One Hot Encoding with Values Less Than 1?

This may be a naive question, still relatively new to the ML world, and definitely not strong with the math, but, I’m wondering if I can change the influence of a one hot encoded input by adjusting the values to be less than one? I’m working in JS and I’m trying to accomplish what, I believe, sampleWeight is supposed to do. Unfortunately, it doesn’t look like sampleWeight has been implemented, see thread, sampleWeight not supported in tfjs? - #5 by sphere.

As an example, assuming ReLU hidden layers and a softmax output layer, say I’ve got an input season; winter, spring, summer, and fall, that’s represented as one hot vectors:

[ 1, 0, 0, 0 ] - Winter
[ 0, 1, 0, 0 ] - Spring
[ 0, 0, 1, 0 ] - Summer
[ 0, 0, 0, 1 ] - Fall

If I wanted a particular input to have less influence on training the model can I simply adjust the value?

[ 0, 0.5, 0, 0 ]

Is this going to have unintended consequences?

Looks like classWeight does something similar as well but, I don’t want the weights to be specific to the class, instead, I want to weight a particular set of inputs.


edit: looks like classWeight affects the output, not the input? Not sure it’s quite the same.

It’s fine to adjust those values - they are numeric after all, and your model likely doesn’t have special treatment for 1 and 0, so 0.5 will just be half of a 1. One-hot is just a way to represent a categorical feature. It’s not uncommon to see “multi hot” (multiple 1s), or probability values (as in your softmax layer).

I’m not sure whether this is the best option for your case though. If your goal is to limit influence, then you want to control how much impact the loss function has when back-propagating throughout the whole network. Sample weight and class weight do this for you.

As a counter-example, if your model was learning that Spring was an important feature, even when the value was 0.5, it may end up learning 2x scale weights. You control for this by down-weighting during back prop.

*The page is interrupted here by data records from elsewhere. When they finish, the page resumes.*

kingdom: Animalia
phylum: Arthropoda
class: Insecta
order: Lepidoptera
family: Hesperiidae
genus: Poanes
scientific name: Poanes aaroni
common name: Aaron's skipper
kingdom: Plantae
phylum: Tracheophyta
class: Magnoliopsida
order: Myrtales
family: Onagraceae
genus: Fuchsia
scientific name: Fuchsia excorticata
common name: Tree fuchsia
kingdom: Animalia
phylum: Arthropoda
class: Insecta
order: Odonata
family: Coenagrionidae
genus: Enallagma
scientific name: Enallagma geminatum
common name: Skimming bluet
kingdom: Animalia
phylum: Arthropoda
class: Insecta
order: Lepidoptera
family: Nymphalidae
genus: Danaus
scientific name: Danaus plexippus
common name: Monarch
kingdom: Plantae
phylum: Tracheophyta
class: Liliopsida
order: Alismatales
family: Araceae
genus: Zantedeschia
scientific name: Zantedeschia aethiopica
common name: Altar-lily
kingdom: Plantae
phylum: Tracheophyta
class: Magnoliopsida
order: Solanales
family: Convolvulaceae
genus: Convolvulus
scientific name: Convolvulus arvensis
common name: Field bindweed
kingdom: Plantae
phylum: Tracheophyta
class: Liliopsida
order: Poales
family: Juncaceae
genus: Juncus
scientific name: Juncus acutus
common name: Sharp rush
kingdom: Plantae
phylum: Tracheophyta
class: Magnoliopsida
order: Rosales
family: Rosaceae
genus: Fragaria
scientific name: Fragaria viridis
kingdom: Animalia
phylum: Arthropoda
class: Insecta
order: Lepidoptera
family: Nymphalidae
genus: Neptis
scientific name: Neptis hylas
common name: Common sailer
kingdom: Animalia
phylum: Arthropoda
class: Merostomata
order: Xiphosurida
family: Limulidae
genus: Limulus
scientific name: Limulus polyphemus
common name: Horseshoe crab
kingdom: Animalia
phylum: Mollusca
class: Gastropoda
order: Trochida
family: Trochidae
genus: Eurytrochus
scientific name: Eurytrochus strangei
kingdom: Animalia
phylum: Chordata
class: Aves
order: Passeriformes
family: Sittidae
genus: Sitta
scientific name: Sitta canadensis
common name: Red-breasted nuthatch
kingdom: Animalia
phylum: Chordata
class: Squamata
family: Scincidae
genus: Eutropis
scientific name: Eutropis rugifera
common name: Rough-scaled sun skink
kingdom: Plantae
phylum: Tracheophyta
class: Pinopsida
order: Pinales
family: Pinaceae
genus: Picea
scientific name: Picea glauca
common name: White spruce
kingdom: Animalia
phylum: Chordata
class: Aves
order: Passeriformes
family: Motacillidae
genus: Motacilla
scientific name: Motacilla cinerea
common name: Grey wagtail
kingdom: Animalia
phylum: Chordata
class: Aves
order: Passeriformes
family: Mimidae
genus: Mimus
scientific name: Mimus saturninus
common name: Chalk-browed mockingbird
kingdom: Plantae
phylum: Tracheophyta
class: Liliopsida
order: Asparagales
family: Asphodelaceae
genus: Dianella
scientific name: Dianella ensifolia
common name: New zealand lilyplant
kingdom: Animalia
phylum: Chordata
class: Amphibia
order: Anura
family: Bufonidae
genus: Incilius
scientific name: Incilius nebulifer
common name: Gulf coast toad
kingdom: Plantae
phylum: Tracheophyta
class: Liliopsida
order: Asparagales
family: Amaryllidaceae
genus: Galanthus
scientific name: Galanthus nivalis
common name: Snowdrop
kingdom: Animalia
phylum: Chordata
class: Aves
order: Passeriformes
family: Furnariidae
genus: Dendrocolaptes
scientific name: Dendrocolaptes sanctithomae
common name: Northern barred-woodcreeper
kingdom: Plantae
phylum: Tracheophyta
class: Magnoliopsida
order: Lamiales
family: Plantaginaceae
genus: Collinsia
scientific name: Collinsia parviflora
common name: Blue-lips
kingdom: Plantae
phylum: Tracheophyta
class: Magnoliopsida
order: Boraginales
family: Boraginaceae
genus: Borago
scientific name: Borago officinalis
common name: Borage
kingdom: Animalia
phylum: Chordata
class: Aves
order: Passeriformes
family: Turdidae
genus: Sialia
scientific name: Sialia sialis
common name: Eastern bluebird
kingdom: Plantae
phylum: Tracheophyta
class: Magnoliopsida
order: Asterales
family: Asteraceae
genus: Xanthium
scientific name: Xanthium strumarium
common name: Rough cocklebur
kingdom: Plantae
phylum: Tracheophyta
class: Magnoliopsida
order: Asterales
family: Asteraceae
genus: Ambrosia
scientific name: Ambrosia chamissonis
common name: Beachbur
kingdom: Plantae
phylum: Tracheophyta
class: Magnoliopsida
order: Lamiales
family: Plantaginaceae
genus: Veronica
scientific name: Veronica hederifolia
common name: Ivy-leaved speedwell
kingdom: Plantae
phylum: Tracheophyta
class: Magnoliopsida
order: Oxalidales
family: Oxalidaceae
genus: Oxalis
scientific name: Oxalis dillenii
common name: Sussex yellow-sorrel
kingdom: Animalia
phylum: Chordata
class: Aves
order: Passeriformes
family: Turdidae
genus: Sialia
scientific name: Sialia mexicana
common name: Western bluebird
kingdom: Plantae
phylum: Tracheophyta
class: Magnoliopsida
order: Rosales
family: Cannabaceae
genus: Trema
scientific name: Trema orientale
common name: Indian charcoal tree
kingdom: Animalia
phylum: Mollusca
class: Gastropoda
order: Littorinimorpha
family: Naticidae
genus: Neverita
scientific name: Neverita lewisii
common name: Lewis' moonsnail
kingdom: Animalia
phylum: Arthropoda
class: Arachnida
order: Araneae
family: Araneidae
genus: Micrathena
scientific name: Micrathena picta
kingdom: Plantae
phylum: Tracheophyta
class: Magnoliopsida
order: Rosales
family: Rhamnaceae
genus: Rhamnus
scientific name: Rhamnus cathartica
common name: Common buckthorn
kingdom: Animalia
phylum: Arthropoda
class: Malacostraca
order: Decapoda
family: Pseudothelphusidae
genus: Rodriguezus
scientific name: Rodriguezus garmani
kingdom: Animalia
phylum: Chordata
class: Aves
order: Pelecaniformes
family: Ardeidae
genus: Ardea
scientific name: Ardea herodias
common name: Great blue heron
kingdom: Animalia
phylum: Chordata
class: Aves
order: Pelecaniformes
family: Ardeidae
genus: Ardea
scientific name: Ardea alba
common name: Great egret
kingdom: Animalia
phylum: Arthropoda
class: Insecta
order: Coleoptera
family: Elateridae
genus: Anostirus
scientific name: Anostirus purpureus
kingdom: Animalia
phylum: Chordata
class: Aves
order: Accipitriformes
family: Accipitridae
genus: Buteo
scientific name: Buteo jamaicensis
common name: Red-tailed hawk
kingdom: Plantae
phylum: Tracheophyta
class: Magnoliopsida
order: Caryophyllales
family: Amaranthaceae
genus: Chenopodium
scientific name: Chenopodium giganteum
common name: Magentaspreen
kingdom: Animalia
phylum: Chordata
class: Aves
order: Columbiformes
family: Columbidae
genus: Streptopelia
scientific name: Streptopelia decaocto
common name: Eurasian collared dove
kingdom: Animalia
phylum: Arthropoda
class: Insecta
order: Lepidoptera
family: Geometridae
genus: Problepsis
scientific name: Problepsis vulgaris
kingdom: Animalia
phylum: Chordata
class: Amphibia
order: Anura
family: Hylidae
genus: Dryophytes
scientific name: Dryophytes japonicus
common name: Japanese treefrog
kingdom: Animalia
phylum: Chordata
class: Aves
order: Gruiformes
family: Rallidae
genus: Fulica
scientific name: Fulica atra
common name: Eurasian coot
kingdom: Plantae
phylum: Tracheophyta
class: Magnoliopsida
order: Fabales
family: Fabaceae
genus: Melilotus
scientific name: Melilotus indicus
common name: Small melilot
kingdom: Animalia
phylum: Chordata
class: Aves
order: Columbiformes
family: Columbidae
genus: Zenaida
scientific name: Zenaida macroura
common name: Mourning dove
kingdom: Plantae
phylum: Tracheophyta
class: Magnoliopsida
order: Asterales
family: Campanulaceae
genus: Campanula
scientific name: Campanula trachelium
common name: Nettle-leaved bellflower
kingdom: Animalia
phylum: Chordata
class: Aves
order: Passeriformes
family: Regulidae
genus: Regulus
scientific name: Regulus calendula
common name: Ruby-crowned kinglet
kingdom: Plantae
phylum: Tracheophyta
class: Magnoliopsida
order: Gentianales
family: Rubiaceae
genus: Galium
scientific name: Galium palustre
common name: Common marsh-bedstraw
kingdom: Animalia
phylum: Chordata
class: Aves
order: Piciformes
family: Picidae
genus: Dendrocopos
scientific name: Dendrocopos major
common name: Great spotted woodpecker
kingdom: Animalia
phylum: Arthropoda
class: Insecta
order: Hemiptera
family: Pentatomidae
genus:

Thanks for the response @macd! It doesn’t sound like adjusting the input data is going to do what I need. Looking at it another way, and to confirm my understanding, training with two samples with 0.5 values won’t have the same effect as training with a single sample at 1.0?

[[ 0, 0.5, 0, 0 ],
[ 0, 0.5, 0, 0 ]]

Is different than:

[[ 0, 1, 0, 0 ]]

Maybe that’s a naive way of looking at it? Any idea when sampleWeight will be implemented for TFJS? I did peek at the the PY training code to see if I could decipher how sampleWeight was working but, my python skills are, well, I don’t have any.